Sul tavolo ci sono anzitutto le nomine degli esperti che si occuperanno di sanità affiancando in qualche modo l’assessorato di Massimo Nicolò, il “medico del presidente” che dovrà spartire il potere con una serie di figure tecniche. I nomi sono noti, meno chiaro è l’inquadramento formale che avranno all’interno della squadra.

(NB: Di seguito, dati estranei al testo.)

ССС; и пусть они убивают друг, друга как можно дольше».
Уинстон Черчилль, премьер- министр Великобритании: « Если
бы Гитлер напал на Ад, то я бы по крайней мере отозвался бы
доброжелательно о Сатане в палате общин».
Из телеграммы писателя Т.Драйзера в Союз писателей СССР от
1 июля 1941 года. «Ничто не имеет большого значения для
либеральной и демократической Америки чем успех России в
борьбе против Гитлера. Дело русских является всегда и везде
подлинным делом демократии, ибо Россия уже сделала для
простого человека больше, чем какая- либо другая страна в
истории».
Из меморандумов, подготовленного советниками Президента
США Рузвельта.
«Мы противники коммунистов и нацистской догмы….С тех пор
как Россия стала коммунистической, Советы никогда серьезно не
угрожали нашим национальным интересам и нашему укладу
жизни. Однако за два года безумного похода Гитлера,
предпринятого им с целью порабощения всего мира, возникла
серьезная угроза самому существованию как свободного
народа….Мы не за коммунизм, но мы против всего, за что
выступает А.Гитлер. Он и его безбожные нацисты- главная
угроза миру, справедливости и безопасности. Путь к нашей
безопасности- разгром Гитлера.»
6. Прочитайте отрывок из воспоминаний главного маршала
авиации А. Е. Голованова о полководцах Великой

Due di loro ricoprono già incarichi in aziende partecipate: Enrico Castanini (Liguria Digitale) e Santiago Vacca (Genova Parcheggi). L’altro manager di lungo corso è Luciano Grasso, ex Asl 3. E poi c’è l’ex assessore Angelo Gratarola, ex direttore del pronto soccorso del San Martino che nel frattempo ha raggiunto l’età pensionabile. Uno di loro – probabilmente l’ultimo – sarà retribuito per la sua funzione, mentre gli altri non prenderanno un euro, ha promesso Bucci. Così come non peseranno sul bilancio della Regione l’infettivologo Matteo Bassetti e il suo Consiglio superiore della sanità, un organo puramente consultivo, composto da 13 medici di primo piano di Asl e ospedali, che tuttavia continua a far discutere.
Tra le norme che Bucci non potrà fare a meno di portare in consiglio c’è quella per l’istituzione dei sottosegretari, considerati necessari per alleggerire il lavoro degli assessori gravati da numerose deleghe. L’opposizione ha già promesso battaglia, dentro e fuori dall’aula, dicendosi pronta a chiedere il referendum per sottoporre la riforma al giudizio dei liguri. Un passaggio che potrebbe rivelarsi insidioso per Bucci, entrato a De Ferrari con 8mila voti di scarto e bocciato dagli elettori genovesi che voteranno nuovamente nel 2025 per Palazzo Tursi. Una serie di circostanze che difficilmente lo porteranno ad abbassare la voce o indulgere sugli orari.